Parte de la caída registrada durante 2018 tiene que ver con las grandes pérdidas financieras del lobby pro armas, que entre 2016 y 2017 sumaron un total de 64 millones de dólares (más de 57,2 millones de euros). La NRA no ha respondido a The Guardian sobre el efecto que sus problemas legales y financieros podrían tener sobre el gasto en la campaña de 2020.

Los números rojos y los malos resultados electorales de 2018 han sido los temas de fondo de las batallas internas aireadas durante la reciente convención. El presidente de la NRA y teniente coronel retirado Ollie North (conocido por su papel durante el escándalo Irán-Contra en los años ochenta), ha acusado de mala gestión a Wayne LaPierre, director de la asociación, que ha recibido críticas internas por el más de millón de dólares que cobra cada año (446.600 euros).

North también ha salido escaldado de la reunión y no solo por el contrato millonario que supuestamente ha firmado con el canal de televisión del grupo de presión, NRATV. LaPierre ha acusado a North de haber intentado chantajearle con que, si no abandona su cargo, presentaría un "informe devastador" sobre la situación financiera de la asociación.

El derramamiento de sangre se ha ido mitigando a medida que se acercaba el final de la convención. LaPierre ha logrado derrocar a North, que ha asegurado que no busca la reelección para el tradicional segundo año como presidente de la NRA, y ha sobrevivido a la decisión de algunos miembros de apartarlo de la dirección. En una reunión a puerta cerrada, la junta de administración ha reelegido a LaPierre como gerente.

La agencia de publicidad de la NRA, en el punto de mira

Pero según la opinión de analistas y de gente de dentro de la NRA, los problemas financieros y legales seguirán afectando al grupo durante un tiempo. El mes pasado, la NRA presentó una demanda contra Ackerman McQueen, su histórica agencia de publicidad. En 2017, la compañía recibió de la NRA 40 millones de dólares (35,7 millones de euros) por el lanzamiento hace unos años del canal NRATV. Presentada en Virginia, la demanda tiene que ver con la presión de varios socios y organismos de control, que consideraron el precio una cantidad exorbitante.

Con sede en Oklahoma, Ackerman lleva más de treinta años prestando sus servicios a la NRA. La agencia es una de sus principales proveedoras y su trabajo ha sido fundamental en la imagen del grupo de presión. Una gran cantidad de documentos está siendo ahora analizada para determinar si la agencia sobrefacturaba a la NRA o malgastaba el dinero. "Si es admitida, la demanda de Ackerman va a agitar las aguas dentro de la NRA durante un buen tiempo", ha declarado una fuente del Partido Republicano relacionado con la asociación pro armas.

Según un antiguo miembro de la organización con vínculos en la junta de administración, la "NRA está ahora en grave peligro" por los números rojos y la investigación abierta por la Fiscalía de Nueva York.

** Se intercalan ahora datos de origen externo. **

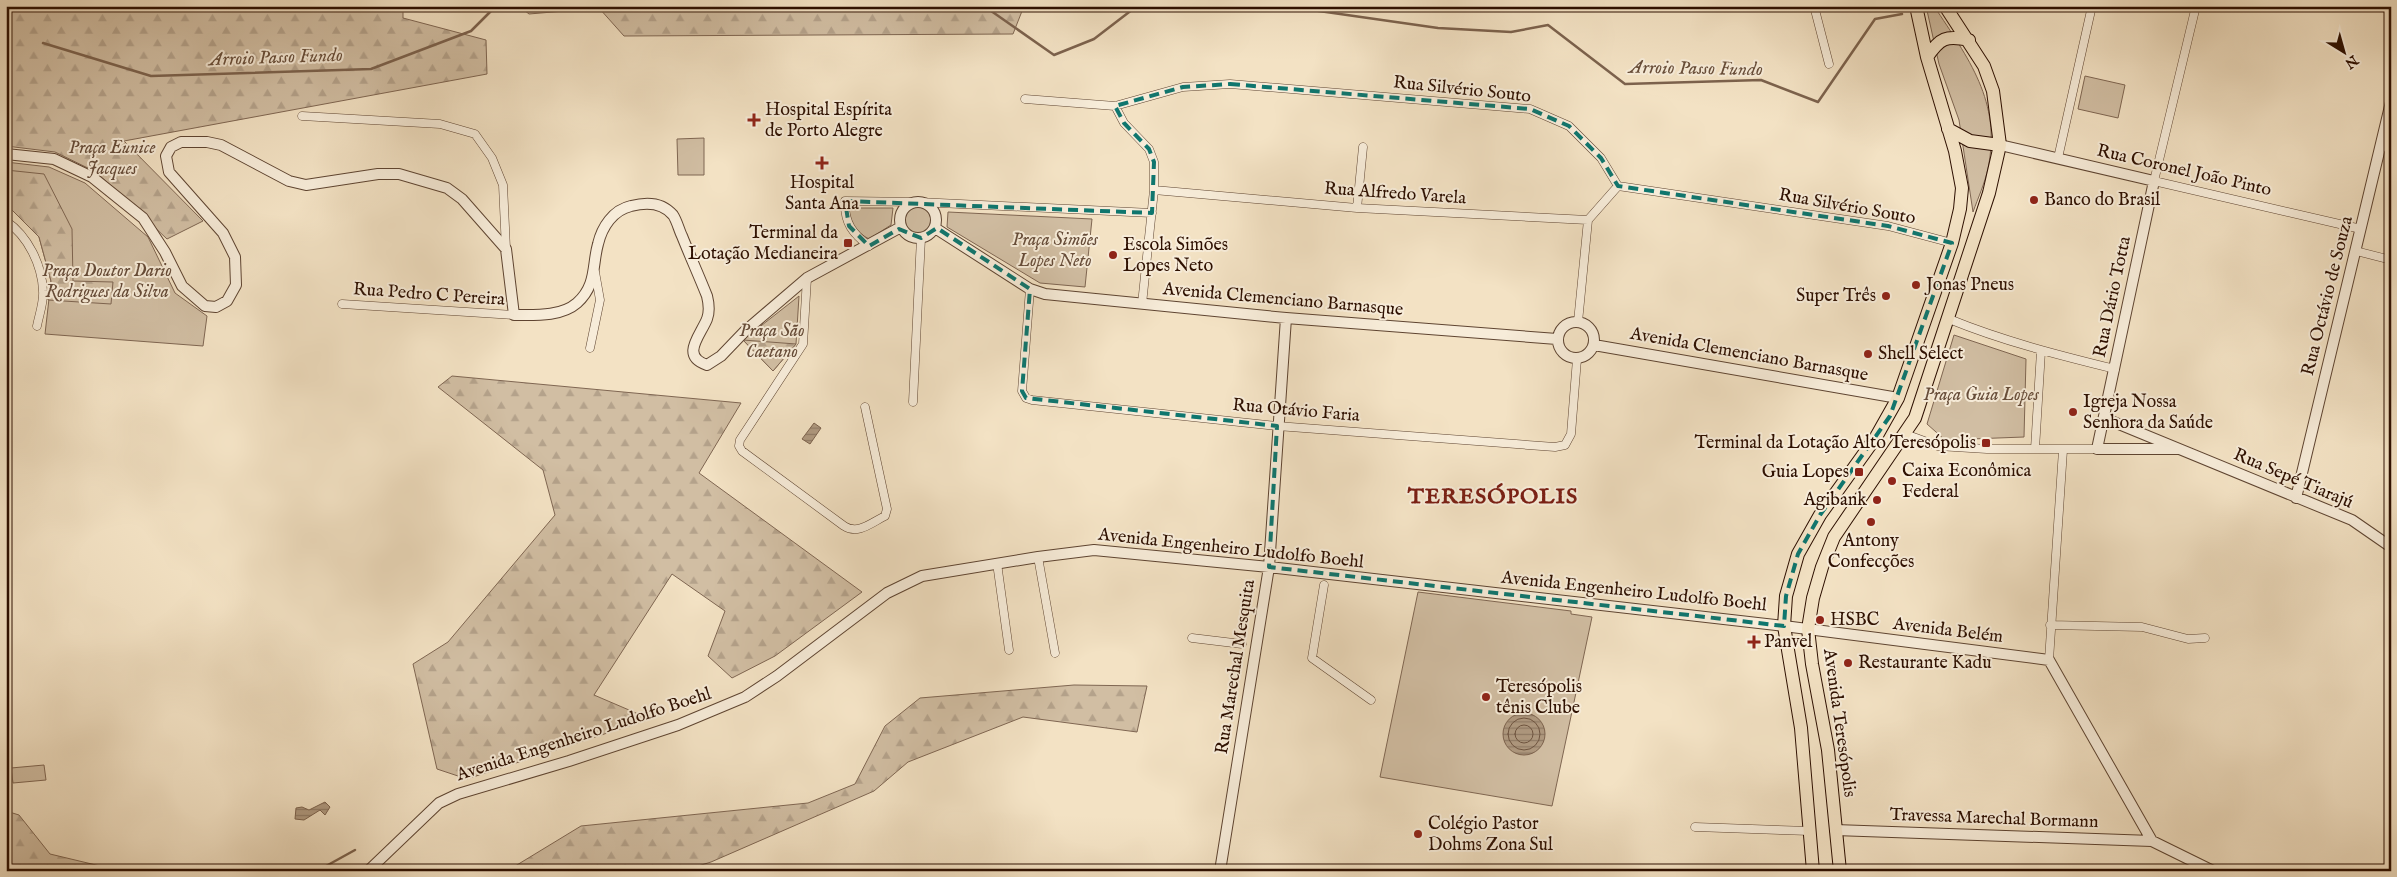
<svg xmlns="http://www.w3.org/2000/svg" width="2397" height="877" viewBox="0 0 2397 877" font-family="'IM FELL English',serif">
<defs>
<pattern id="forest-firs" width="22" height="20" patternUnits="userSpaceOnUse" patternTransform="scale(1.25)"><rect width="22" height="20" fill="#d1bea3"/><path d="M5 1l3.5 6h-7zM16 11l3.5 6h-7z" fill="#b4a28b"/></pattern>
<pattern id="water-rules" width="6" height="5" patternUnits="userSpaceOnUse" patternTransform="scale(1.25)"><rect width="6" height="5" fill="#b09a81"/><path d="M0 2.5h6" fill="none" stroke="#907c67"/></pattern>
</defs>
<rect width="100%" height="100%" fill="#f3e2c4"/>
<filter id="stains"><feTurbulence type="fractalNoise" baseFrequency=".004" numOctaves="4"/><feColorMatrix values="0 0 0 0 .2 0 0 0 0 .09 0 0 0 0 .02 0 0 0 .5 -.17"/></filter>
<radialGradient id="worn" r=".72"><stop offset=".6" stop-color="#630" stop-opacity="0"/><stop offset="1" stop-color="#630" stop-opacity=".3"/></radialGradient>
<!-- green -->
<path fill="#d1bea3" stroke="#7f6652" d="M1926 6H1934C1968 58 2002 102 1988 168 1985 183 1978 198 1973 212L1959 120 1939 64Z
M2085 76 2125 85 2118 118 2078 109Z
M704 138V175H678L677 139Z
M6 162 49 167 85 183 148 237 175 293 207 316 203 346 45 334 51 281 39 237 10 208 6 207Z
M904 220a14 14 0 1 1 28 0a14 14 0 1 1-28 0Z
M849 208H893L891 225 869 239C856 232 849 222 849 208Z
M948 212 1092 219 1085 287 1040 283 947 227Z
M799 296 796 344 773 371 743 340Z
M1954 335 2026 359 2024 437 1945 440 1927 424Z
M1418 592 1571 611V614L1592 617 1552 806 1380 777Z
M44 765 46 780 13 783 11 768Z"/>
<!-- forest -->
<path fill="url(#forest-firs)" stroke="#7f6652" d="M6 6H403V18L486 40 487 74 124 141 203 221 167 239 96 172 55 152 6 146Z
M519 6H1024L1013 34 624 36 599 8 529 14Z
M6 170 44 174 72 229 73 281 113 282 111 304 48 300 51 281 39 237 10 208 6 207Z
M743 340 796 344 773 371Z
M452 376 741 403 699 473 862 592 775 656 732 678 708 656 725 611 672 574 594 695 650 719 467 779 437 769 413 664 448 642 555 515 543 470 438 387Z
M1074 685 1147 686 1137 732 1023 717 908 762 874 791 711 862 682 871H507L581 826 808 803 855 784 885 726 920 698Z
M6 811 19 815 50 854 121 871H6Z"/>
<!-- water -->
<path fill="url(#water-rules)" stroke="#7c624d" d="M814 423 821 428 810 444 802 439Z
M1503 734a21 21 0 1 1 42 0a21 21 0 1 1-42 0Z
M325 802 330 807 325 815 320 810 304 820 295 819 296 808 302 807 309 810Z"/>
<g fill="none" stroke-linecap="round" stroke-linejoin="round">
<!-- shore -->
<path stroke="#6e5440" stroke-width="1" d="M1508 734a16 16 0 1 1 32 0a16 16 0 1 1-32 0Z
M1515 734a9 9 0 1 1 18 0a9 9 0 1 1-18 0Z"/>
<!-- stream -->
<path stroke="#7c624d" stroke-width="2.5" d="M984 6 1054 55 1094 39 1137 6
M1284 6 1438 28 1511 32 1548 25 1625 84 1761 80 1818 102 1875 19 1902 14
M43 43 151 76 371 69 471 31 496 6
M317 871 355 850"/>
<defs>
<path id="minor" d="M1814 6 1829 64
M2196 6 2154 181 2361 229
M1025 99 1115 106 1183 87 1230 84 1530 109 1569 126 1601 158 1618 186 1888 226 1952 243
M1115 106 1124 123 1149 149 1154 162V190L1142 304
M302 116 440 124 475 134 492 158 503 185 506 249
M2382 146 2391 148
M2058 158 2092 6
M1154 190 1357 208 1588 220
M1357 208 1363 147
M1588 220 1618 186
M6 221C28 236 42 265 43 291 44 302 39 315 37 326
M869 246C853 234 844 223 845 201L918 202 1152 213
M2356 251 2391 260
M807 278 803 344 740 440 739 446 742 451 844 526C858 535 871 523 885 516L887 509 865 407
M1030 289 1022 391 1026 398 1032 400 1277 426 1555 447 1565 445 1571 434 1577 359
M342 304 514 315
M1949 319C2003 341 2058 355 2115 369
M1578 322 1588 220
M590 348 600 300 595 272
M913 402 921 238
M1905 434 1938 446 1987 449H2097
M2035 449 2041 351
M1038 557 1055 653
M997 563 1009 650
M1324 585 1312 658 1371 700
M2050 625 2142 627 2188 639 2205 638
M1192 638 1242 644
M2049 660 2063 450
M1695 827 1810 831"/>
<path id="tertiary" d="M2000 145 2154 181 2097 449H2179
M6 154 54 159 92 177 143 218 165 252 182 286 205 306 216 307 227 301 236 285 235 257 223 233 169 172 166 156 171 147 181 142H207L221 145 289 181 306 185 378 174H399L447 188 462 199 506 249 514 315C534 315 561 317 577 303 597 285 592 265 598 244 602 227 613 210 631 206 646 202 662 202 673 215 677 221 679 230 682 236 690 256 699 276 707 296 709 304 710 311 707 319 700 336 680 356 707 365L721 356 745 331 807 278 901 227
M900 220a18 18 0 1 1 36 0a18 18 0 1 1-36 0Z
M935 228 1030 289 1045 294 1286 318 1557 339
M1558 340a18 18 0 1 1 36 0a18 18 0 1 1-36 0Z
M1594 345 1898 398
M2104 418 2352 520 2391 547
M2296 498 2391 102
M1835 830 2152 841
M368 871 439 803 458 794 569 761 678 725 745 697 777 676 887 593 922 576 1038 557 1094 550 1269 567 1784 626 2049 660 2152 841 2213 871
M1220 871 1269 567 1286 318"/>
<path id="primary" d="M1927 57C1940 38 1946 35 1969 40
M1948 129 1970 141 2000 145
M1813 871 1801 728 1784 626 1786 596 1798 554 1820 515 1876 437 1898 398 1952 243 1960 209 1962 188 1955 151 1927 57 1916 6
M1840 871 1828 750 1812 664 1808 629 1813 598 1822 567 1834 537 1915 418 1989 193 2000 145 1993 91 1984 66 1945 6"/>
</defs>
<!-- minor casing -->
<use href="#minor" stroke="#5e4431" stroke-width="9"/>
<!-- tertiary casing -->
<use href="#tertiary" stroke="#5e4431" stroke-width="12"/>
<!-- primary casing -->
<use href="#primary" stroke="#2d0f00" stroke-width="14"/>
<!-- minor -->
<use href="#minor" stroke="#f7ecd9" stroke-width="8"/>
<!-- tertiary -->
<use href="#tertiary" stroke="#f7ecd9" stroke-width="10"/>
<!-- primary -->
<use href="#primary" stroke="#f3e2c4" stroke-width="12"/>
</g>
<!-- marked area -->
<path fill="none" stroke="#0f766e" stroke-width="4" stroke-dasharray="10 6" stroke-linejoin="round" d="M1230 84 1530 109 1569 126 1601 158 1618 186 1888 226 1952 243 1890 416 1820 515 1798 554 1786 596 1784 626 1269 567 1277 426 1026 398 1022 391 1030 289 937 228 921 238 899 229 869 246 849 226 845 201 1152 213 1154 162 1149 149 1124 123 1115 106 1183 87Z"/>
<!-- markers -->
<g fill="#8f2418" stroke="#f7ecd9" stroke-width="2">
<path d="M751.5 112.5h5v5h5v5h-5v5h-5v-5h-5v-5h5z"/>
<path d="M819.5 155.5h5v5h5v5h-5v5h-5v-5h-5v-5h5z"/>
<circle cx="2034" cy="200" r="5"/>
<rect x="843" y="238" width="10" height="10" rx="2.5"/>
<circle cx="1113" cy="255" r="5"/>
<circle cx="1916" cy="285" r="5"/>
<circle cx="1886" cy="296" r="5"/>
<circle cx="1868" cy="354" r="5"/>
<circle cx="2073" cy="412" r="5"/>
<rect x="1981" y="438" width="10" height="10" rx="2.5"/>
<rect x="1854" y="467" width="10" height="10" rx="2.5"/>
<circle cx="1892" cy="481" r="5"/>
<circle cx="1877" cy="500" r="5"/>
<circle cx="1871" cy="522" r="5"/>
<circle cx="1820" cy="620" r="5"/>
<path d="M1751.5 634.5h5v5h5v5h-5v5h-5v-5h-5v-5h5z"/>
<circle cx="1848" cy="663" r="5"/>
<circle cx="1486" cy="697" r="5"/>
<circle cx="1418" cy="834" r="5"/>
</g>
<g text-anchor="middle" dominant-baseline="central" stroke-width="4" stroke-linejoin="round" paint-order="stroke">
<!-- street labels -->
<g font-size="18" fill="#2d0f00" stroke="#f7ecd9">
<text transform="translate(1462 90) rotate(6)">Rua Silvério Souto</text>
<text transform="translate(2184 171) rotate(13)">Rua Coronel João Pinto</text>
<text transform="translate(1395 194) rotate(4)">Rua Alfredo Varela</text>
<text transform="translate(1847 207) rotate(10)">Rua Silvério Souto</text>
<text transform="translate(429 295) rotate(4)">Rua Pedro C Pereira</text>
<text transform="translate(2328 296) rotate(-76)">Rua Octávio de Souza</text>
<text transform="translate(2113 297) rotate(-78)">Rua Dário Totta</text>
<text transform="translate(1283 300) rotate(5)">Avenida Clemenciano Barnasque</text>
<text transform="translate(1749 355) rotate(10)">Avenida Clemenciano Barnasque</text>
<text transform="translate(1296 411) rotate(5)">Rua Otávio Faria</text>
<text transform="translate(2293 479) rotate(23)">Rua Sepé Tiarajú</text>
<text transform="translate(1231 549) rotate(6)">Avenida Engenheiro Ludolfo Boehl</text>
<text transform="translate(1634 592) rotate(6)">Avenida Engenheiro Ludolfo Boehl</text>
<text transform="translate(1948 631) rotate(7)">Avenida Belém</text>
<text transform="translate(1236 667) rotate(-81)">Rua Marechal Mesquita</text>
<text transform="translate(1839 723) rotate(82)">Avenida Teresópolis</text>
<text transform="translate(584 735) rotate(-18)">Avenida Engenheiro Ludolfo Boehl</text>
<text transform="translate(1994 819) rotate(2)">Travessa Marechal Bormann</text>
</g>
<!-- poi labels -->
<g font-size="18" fill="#2d0f00" stroke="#f7ecd9" text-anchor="start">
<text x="765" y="110">Hospital Espírita<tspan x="765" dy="21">de Porto Alegre</tspan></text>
<text x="822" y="183" text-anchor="middle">Hospital<tspan x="822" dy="21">Santa Ana</tspan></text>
<text x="2044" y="200">Banco do Brasil</text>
<text x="838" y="233" text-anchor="end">Terminal da<tspan x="838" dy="21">Lotação Medianeira</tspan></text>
<text x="1123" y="245">Escola Simões<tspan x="1123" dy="21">Lopes Neto</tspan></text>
<text x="1926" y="285">Jonas Pneus</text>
<text x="1876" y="296" text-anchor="end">Super Três</text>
<text x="1878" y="354">Shell Select</text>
<text x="2083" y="402">Igreja Nossa<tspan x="2083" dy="21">Senhora da Saúde</tspan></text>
<text x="1976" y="443" text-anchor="end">Terminal da Lotação Alto Teresópolis</text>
<text x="1902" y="471">Caixa Econômica<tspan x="1902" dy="21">Federal</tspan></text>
<text x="1849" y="472" text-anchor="end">Guia Lopes</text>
<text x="1867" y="500" text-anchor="end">Agibank</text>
<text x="1871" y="541" text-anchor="middle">Antony<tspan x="1871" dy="21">Confecções</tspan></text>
<text x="1830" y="620">HSBC</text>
<text x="1764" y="642">Panvel</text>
<text x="1858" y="663">Restaurante Kadu</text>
<text x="1496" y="687">Teresópolis<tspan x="1496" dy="21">tênis Clube</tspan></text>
<text x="1428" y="824">Colégio Pastor<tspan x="1428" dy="21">Dohms Zona Sul</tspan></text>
</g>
<!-- park labels -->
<g font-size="18" font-style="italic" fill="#664c39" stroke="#f7ecd9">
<text x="112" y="148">Praça Eunice<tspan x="112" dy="21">Jacques</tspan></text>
<text x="1055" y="240">Praça Simões<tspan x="1055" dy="21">Lopes Neto</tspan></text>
<text x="107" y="271">Praça Doutor Dario<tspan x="107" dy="21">Rodrigues da Silva</tspan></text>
<text x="772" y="331">Praça São<tspan x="772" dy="21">Caetano</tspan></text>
<text x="1981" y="395">Praça Guia Lopes</text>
</g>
<!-- water labels -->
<g font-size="19" font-style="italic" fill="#684e3a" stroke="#f7ecd9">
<text transform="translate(276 58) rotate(-2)">Arroio Passo Fundo</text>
<text transform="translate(1696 69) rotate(1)">Arroio Passo Fundo</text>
</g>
<!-- district labels -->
<g font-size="22" font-weight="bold" letter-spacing="1" fill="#7a1f14" stroke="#f7ecd9">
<text x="1493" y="497">TERESÓPOLIS</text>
</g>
</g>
<!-- margin -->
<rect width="2397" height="877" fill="none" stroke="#f3e2c4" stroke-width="25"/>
<rect x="8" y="8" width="2382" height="862" fill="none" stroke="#2d0f00" stroke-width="2.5"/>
<rect x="12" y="12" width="2372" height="852" fill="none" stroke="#2d0f00"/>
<!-- north arrow -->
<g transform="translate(2344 52) rotate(143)" stroke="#f7ecd9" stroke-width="4" paint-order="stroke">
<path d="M0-4L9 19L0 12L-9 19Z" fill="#2d0f00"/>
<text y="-8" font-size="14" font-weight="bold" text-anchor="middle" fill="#2d0f00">N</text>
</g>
<rect width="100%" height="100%" filter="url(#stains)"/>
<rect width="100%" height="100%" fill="url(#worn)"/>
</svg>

La organización podría recibir un golpe fatal si James determina que hubo desmanes financieros. La Fiscalía General de Nueva York supervisa a las organizaciones sin fines de lucro. Como la NRA fue fundada en 1871 en Nueva York y mantiene allí su sede, la fiscal tiene autoridad para obligar a una disolución o a una devolución de los fondos obtenidos de manera irregular.

El abogado de la NRA, Bill Brewer, ha declarado que colaborarían con James y con el Comité de Finanzas del Senado (con jurisdicción sobre los organismos exentos de tributar), donde tres demócratas han pedido documentos por una investigación similar, según el periódico The Washington Post.

Según Aquilino, los problemas crecientes del grupo tienen que ver, en parte, con los elevados salarios de LaPierre y de otros altos cargos, así como con las tarifas de Ackerman. "La NRA se ha convertido en una parte más del pantano de Washington, donde la gente se cuida a sí misma y a sus amigos, en vez de cuidar la Constitución", reconoce. "El símbolo del dólar ha reemplazado a la Constitución como emblema de los altos cargos de la NRA", sentencia. 

La NRA tiene que actuar "rápido", tuiteó Trump. Los mordaces comentarios de Aquilino, junto a los problemas legales y financieros de la NRA ayudan a entender por qué.